* Source extract

^^^^

Fertilization in a Sea Urchin Egg

INTRODUCTION

The union of the haploid sperm and the haploid egg in fertilization creates a single diploid cell, called a zygote, which will develop into an embryo. Fertilization does more, however, than just restore the full genetic complement of the animal. The processes associated with fertilization help the egg and sperm get together, prevent the union of the sperm and egg of different species, and guarantee that only one sperm will enter and activate the egg metabolically. In the accompanying animation, we examine fertilization using an invertebrate animal—a sea urchin—as an example.

ANIMATION SCRIPT

In the sea urchin, before a sperm can fertilize an egg, it must first penetrate the egg's outermost barrier, the jelly coat, and attach to the vitelline envelope. Many sperm attach to the vitelline envelope, but only the first one to reach the egg cell membrane achieves fertilization.

The process begins when a sperm touches the jelly coat, triggering the acrosomal reaction.

In the acrosomal reaction, the sperm's cell membrane and acrosomal membrane fuse together, releasing acrosomal enzymes onto the egg. These enzymes are hydrolytic and begin to digest the egg's jelly coat.

A thin extension, called the acrosomal process, grows out from the sperm to meet the vitelline envelope. The acrosomal process contains actin filaments that lengthen through polymerization.

^^^^

* Extracted entries
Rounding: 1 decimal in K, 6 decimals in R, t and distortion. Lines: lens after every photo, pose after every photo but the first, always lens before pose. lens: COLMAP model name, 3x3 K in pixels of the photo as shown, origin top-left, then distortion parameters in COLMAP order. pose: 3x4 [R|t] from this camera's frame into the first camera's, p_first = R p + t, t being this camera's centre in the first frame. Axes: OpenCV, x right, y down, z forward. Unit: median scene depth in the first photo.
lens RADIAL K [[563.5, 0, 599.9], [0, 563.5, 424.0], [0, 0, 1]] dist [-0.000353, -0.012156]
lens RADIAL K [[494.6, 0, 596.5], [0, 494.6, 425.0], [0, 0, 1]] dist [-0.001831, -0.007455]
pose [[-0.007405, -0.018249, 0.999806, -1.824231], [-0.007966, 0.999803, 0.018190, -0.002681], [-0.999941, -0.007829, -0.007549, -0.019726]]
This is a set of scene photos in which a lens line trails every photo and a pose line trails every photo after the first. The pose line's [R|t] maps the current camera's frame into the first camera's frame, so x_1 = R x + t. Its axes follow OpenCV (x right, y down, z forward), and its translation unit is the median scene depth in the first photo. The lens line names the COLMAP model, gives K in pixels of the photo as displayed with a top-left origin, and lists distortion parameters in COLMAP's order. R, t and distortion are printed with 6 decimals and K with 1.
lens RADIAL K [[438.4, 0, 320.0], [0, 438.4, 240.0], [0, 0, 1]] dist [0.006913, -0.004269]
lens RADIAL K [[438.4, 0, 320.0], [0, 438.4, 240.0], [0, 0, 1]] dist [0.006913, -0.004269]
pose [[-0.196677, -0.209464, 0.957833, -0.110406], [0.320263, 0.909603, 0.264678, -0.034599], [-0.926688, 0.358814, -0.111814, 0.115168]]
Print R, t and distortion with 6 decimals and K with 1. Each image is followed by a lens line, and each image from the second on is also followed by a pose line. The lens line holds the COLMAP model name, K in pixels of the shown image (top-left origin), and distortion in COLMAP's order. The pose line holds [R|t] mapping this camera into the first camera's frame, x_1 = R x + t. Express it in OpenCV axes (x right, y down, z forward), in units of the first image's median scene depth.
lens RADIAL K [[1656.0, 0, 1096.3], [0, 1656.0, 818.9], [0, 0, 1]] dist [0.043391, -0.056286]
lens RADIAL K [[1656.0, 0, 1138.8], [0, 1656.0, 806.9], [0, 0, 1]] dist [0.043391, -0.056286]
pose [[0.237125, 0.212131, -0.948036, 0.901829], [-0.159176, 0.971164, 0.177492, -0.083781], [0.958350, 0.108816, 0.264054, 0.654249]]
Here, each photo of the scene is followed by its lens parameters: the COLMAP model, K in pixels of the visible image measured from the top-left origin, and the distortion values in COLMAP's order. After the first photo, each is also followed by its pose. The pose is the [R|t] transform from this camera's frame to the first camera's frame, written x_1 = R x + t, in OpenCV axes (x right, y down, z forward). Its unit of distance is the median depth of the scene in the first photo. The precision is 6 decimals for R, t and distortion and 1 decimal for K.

^^^^

* Study questions
(1) According to the sea urchin fertilization text, what triggers the acrosomal reaction?
(2) Transcribe the passage of the sea urchin fertilization text starting with "The union of the haploid" and going on through "membrane achieves fertilization.".

* Task-by-task results
(1) A sperm touching the egg's jelly coat triggers it.

(2)
The union of the haploid sperm and the haploid egg in fertilization creates a single diploid cell, called a zygote, which will develop into an embryo. Fertilization does more, however, than just restore the full genetic complement of the animal. The processes associated with fertilization help the egg and sperm get together, prevent the union of the sperm and egg of different species, and guarantee that only one sperm will enter and activate the egg metabolically. In the accompanying animation, we examine fertilization using an invertebrate animal—a sea urchin—as an example.

ANIMATION SCRIPT

In the sea urchin, before a sperm can fertilize an egg, it must first penetrate the egg's outermost barrier, the jelly coat, and attach to the vitelline envelope. Many sperm attach to the vitelline envelope, but only the first one to reach the egg cell membrane achieves fertilization.